I spot one that’s made of grass, like Callie’s, and a couple made of papier-maché, of which one is way prettier than Ted’s and one is way uglier. There’s one made of drinking straws and one made of toothpicks and one made of recycled plastic shopping bags and one made of old paper plates that were either used to clean up a murder scene or collected at a backyard barbecue. I see one that takes up the entire back row of an SUV. Some of the Icelings are like Ted and Callie and have come on this trip island-less, and I assume that these are the Icelings who also made sculptures that were way too big to fit in the car. When I scan these cars, I see that Stan, Bobby, and I aren’t the only ones getting wise to the situation all around us. I get this weird feeling in my stomach that is either terror or excitement at the fact that we are all here together for the same reason.

“This is exactly what Bobby said,” says Stan. “A ‘mass exodus.’ Of Icelings and . . . uses.”

My stomach plummets as my mom’s words echo in my head. Don’t die for her. Is that the choice we’re making here? Is that what all these other Icelings on the road are telling us?

“Oh my God,” says Stan.

“I know,” I say. I snatch up Stan’s phone. “What do we do? Do we keep going?”

“I don’t know,” Stan says, looking from the Icelings on the highway to the Icelings in our backseat.

“I say we keep going,” says Bobby.

Stan turns to look at me, then puts his phone on mute. “What do you think?” he says. “Should we trust him?”

I look back at Callie, and Stan’s voice fades away. She’s breathing so steadily, and her skin looks like it’s almost glowing, as if illuminated by moonlight that isn’t there because the sky is really cloudy.

“Uh, Lorna?” says Stan. “Hello?”

“Do they look happy?”

“Huh?” Stan says.

“The Icelings. Ours. Theirs. Do you think they look happy? Like people on their way to somewhere wonderful?”

Stan takes a long look at our siblings through the rearview. “They look completely content, Lorna,” he says. “But you and I both know that that maybe doesn’t mean anything.”

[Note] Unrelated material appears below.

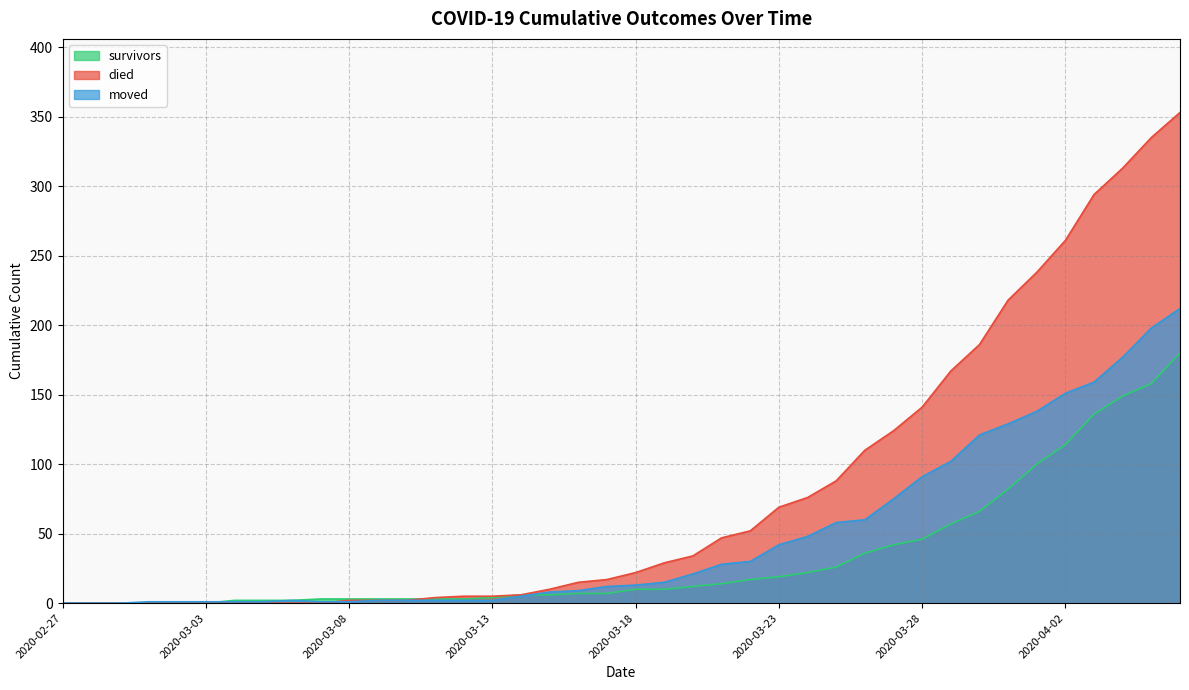

What is the label of the 24th point from the right?

2020-03-14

“It means we’re doing the right thing,” I say, without much of a pause. “We’re helping them.”

“How can you be so sure?” says Stan, who has fought his way into the rightmost lane, clearly prepared to make a swift exit.

“I can’t,” I admit. “But look around us. Look how many of us there are. This can’t be a mistake. All around us are people like us, taking care of their brothers and sisters, making this journey all because of love.”

“Okay then,” Stan says. He takes the phone off mute. “You’re right. We’ll keep going.” He finds his way back into a middle lane.